Researchers are reporting a significant development in the process of creating stem cells that could allow treatment of some degenerative human diseases.

Researchers in the study published this week in the journal Nature say the result removed one cause of failure in the process.

Stem cells derived from immature female egg cells called oocytes, whose genetic material has been replaced by that of a non-reproductive cells, known as somatic cells, could allow for treatment of some degenerative human diseases, researchers say.

The advance does not have immediate clinical applications because the stem cells are not compatible with the patient's tissue.

The finding published this week by the New York Stem Cell Foundation comes from research involving 270 oocytes from 16 women, which created 13 early stage embryos known as blastocysts.

Such stem cells might be useful for a process called cell replacement therapy. The therapy involves replacing dead cells with new and healthy ones, thereby restoring functions lost through damage or disease.

Oocyte development after the genetic material was replaced stops at a late stage of embryo division in association with certain genetic copying abnormalities.

However if the genetic material is not removed, and only the genetic material from the somatic cell is added, the resulting cell group develops to the early embryo – or blastocyst - stage, researchers said.

The stem cell lines derived from the blastocysts differentiate into cell types that are the embryonic source of all cells in the body, and the somatic cell is programmed to develop into multiple cell types.

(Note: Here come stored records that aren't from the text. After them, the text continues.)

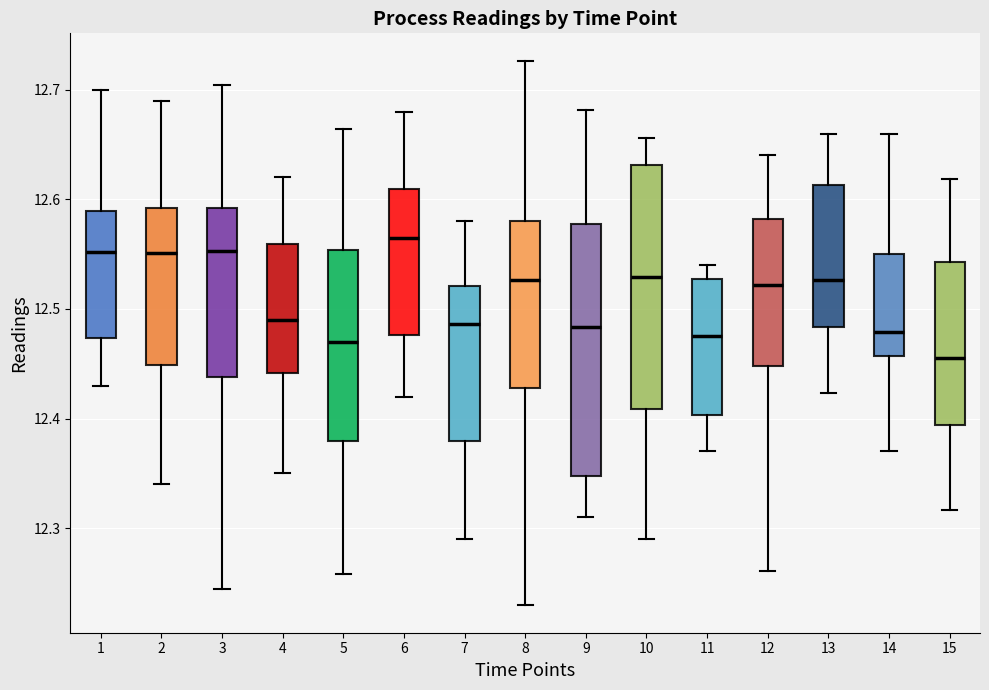

Where does the upper whisker of the box at x = 1 end on the y-axis? The values are not printed on the chart, so give them approximately, as read against the axis.

12.70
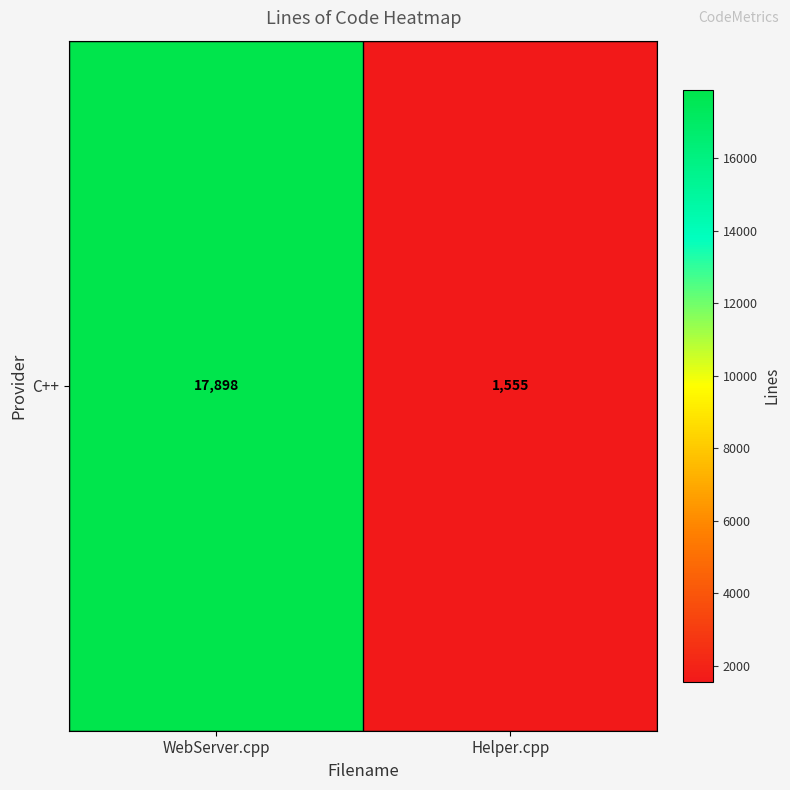

What is the sum of the values at Helper.cpp and WebServer.cpp?

19453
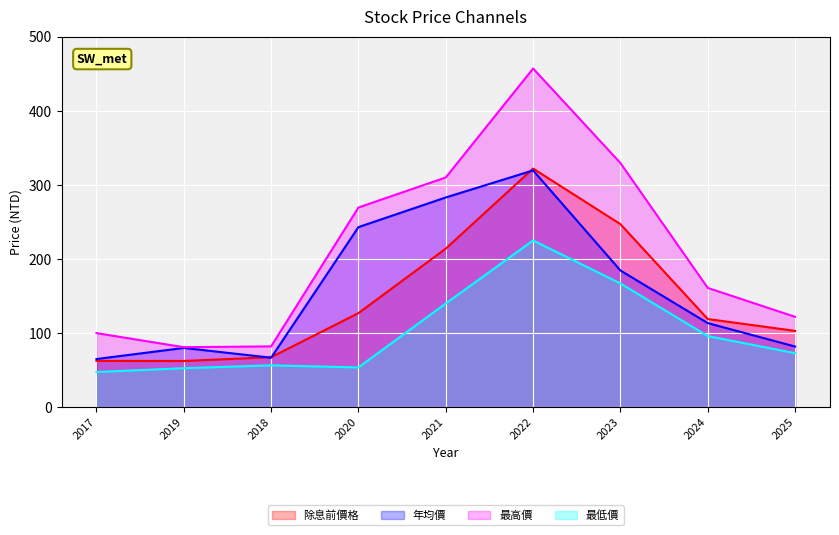

Reading right to left, extract all data points from this chart.

除息前價格: 103.0	119.0	247.0	322.0	214.0	127.0	67.5	62.4	62.5
年均價: 81.9	113.5	184.5	319.5	283.0	243.0	66.8	80.0	65.0
最高價: 122.0	161.0	329.5	457.0	310.0	269.5	82.1	81.0	100.0
最低價: 73.0	96.0	167.0	225.0	140.0	53.7	56.5	52.7	47.5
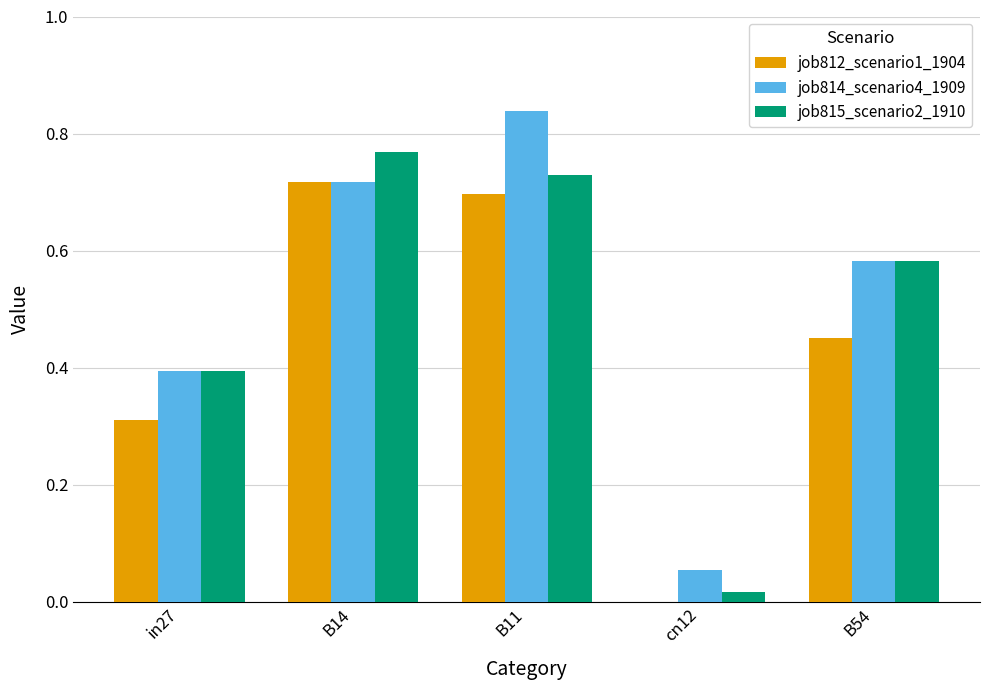

Which series has the largest range (max minus min)?

job814_scenario4_1909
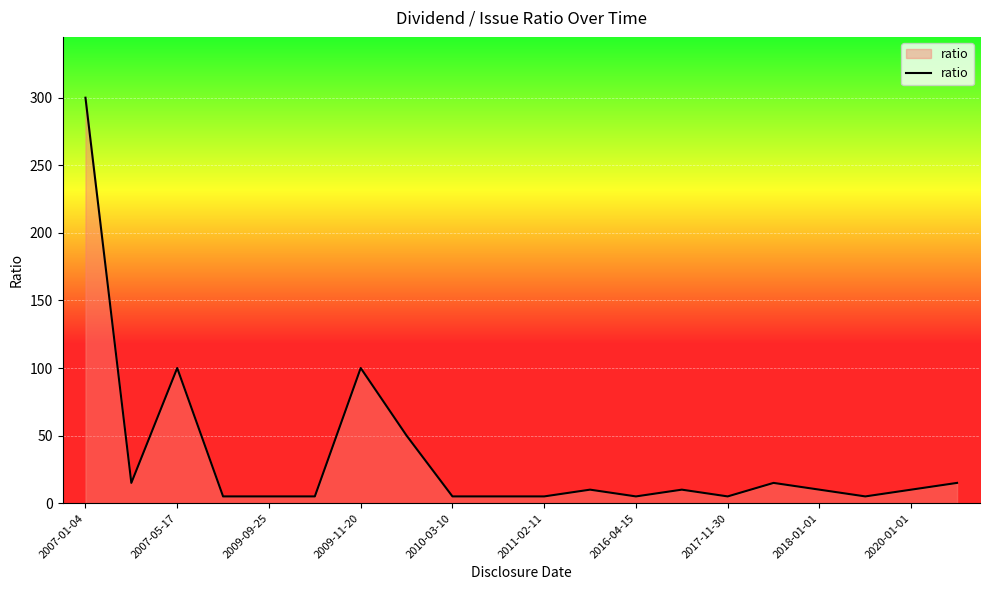

What is the greatest value displayed?

300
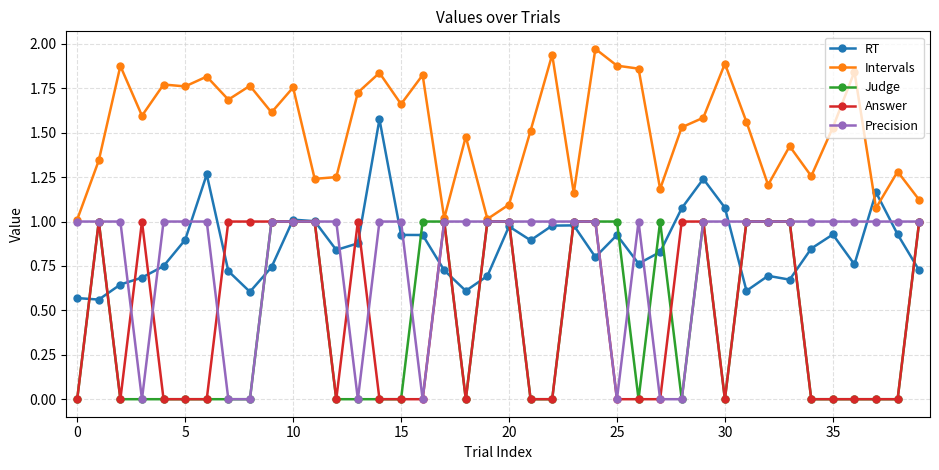

Which series has the largest total across all categories?

Intervals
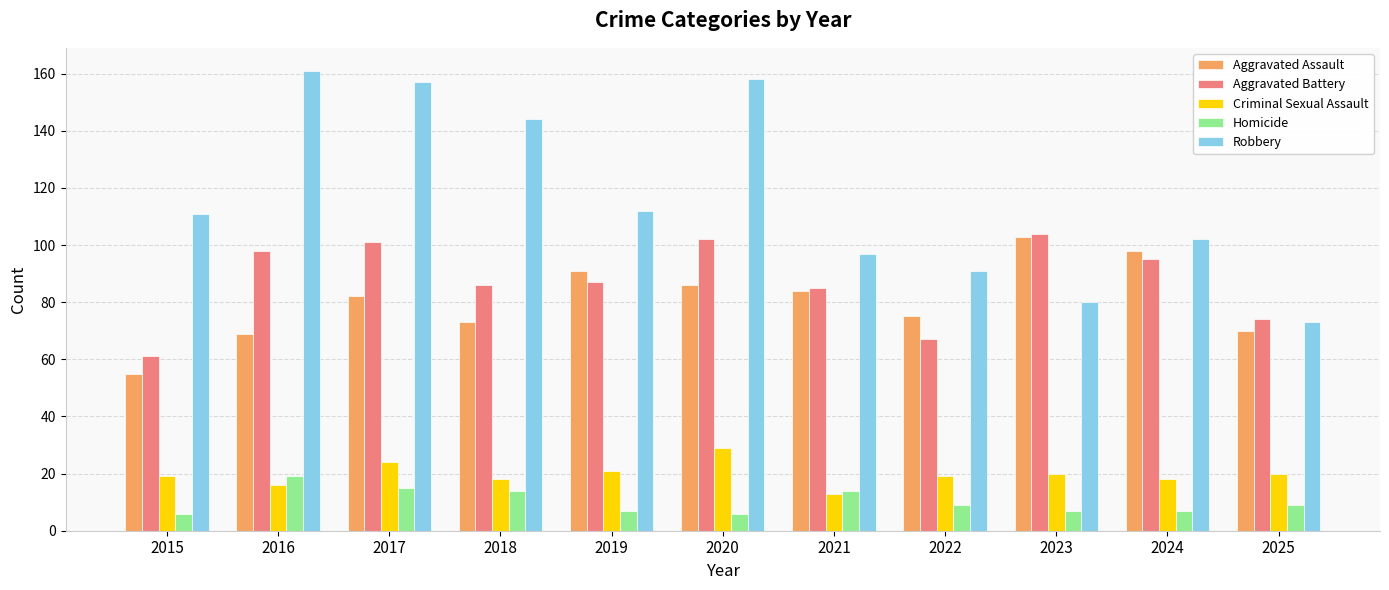

How many categories are shown in the chart?

11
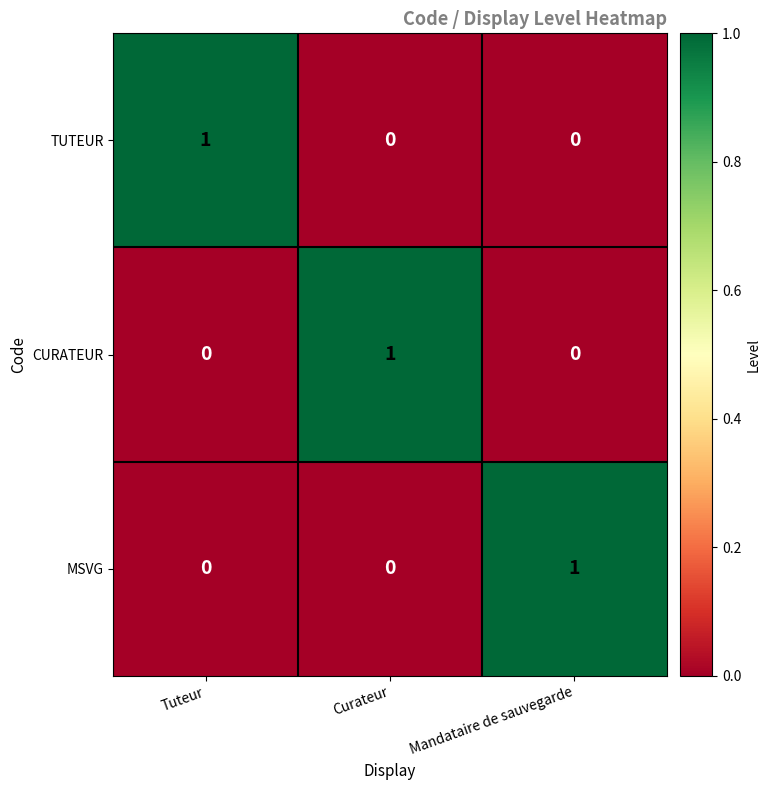

How many values in TUTEUR are above zero?

1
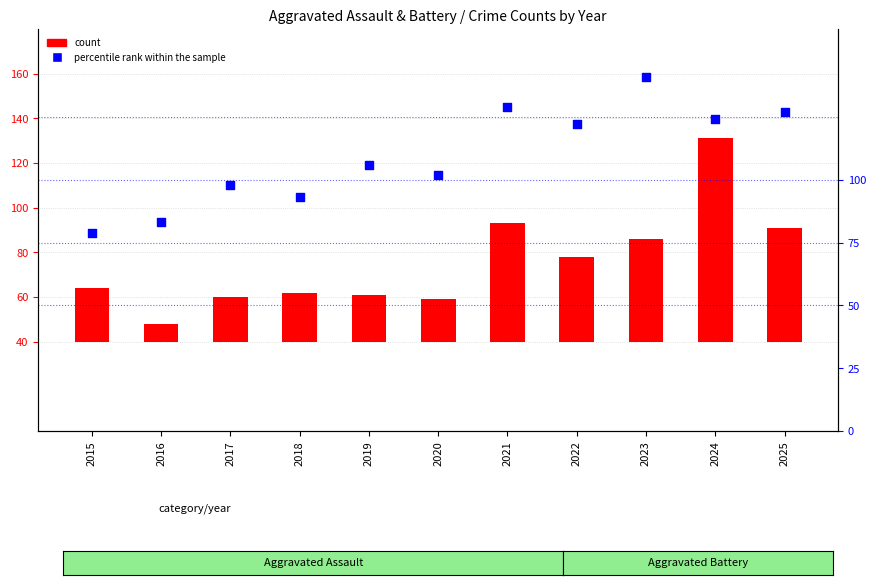

At which category is the sum across all series the highest?

2024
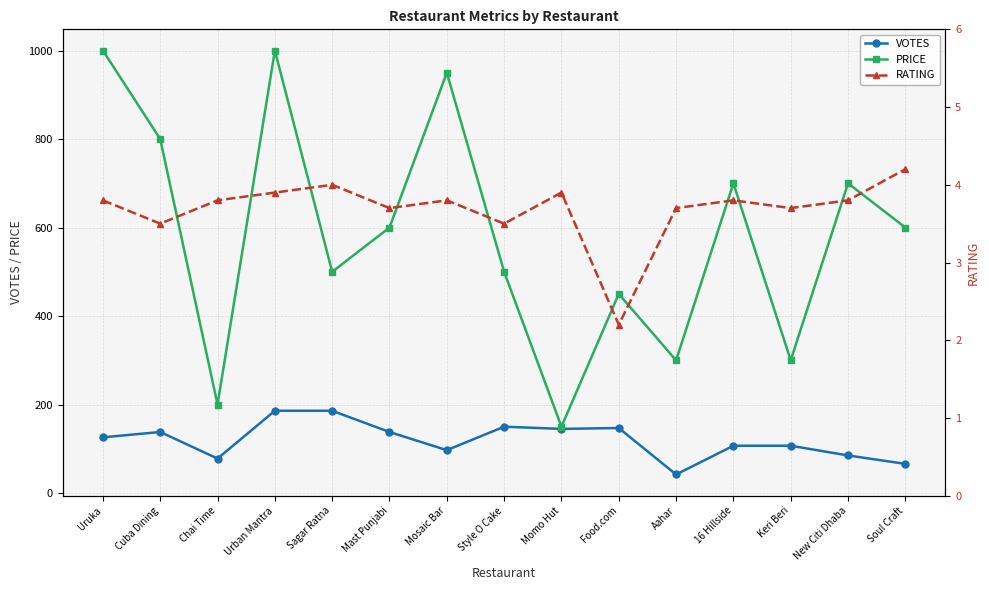

Which series has the largest total across all categories?

PRICE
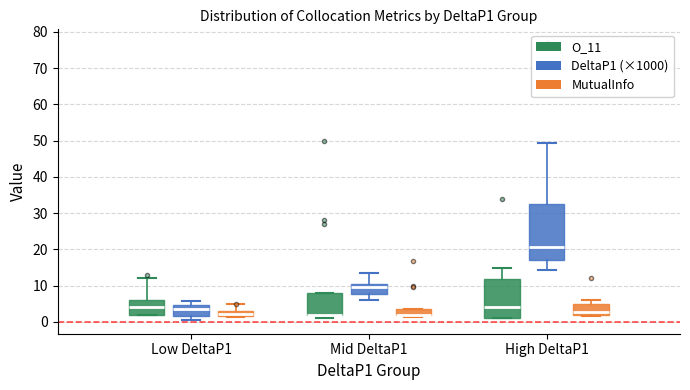

Which box is the tallest, from its lower edge to its upper edge?

High DeltaP1 (DeltaP1 (×1000))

“This result demonstrates the feasibility of reprogramming human cells using oocytes and identifies removal of the oocyte genome as the primary cause of developmental failure after genome exchange,” researchers said.

Robert Lanza, chief scientific officer at Advanced Cell Technology, a company in Santa Monica California, told Nature the study shows the "enormous power of this technology."

However he added that the method has never been tried before "because it's of no clinical relevance." He said stem cells produced contained an extra set of chromosomes which are not compatible with the patient's tissue.

Photo above:


The center cluster of cells, colored blue, shows a colony of human embryonic stem cells. These cells, which arise at the earliest stages of development, are capable of differentiating into any of the 220 types of cells in the human body and can provide access to cells for basic research and potential therapies. This image is from the lab of the University of Wisconsin-Madison's James Thomson.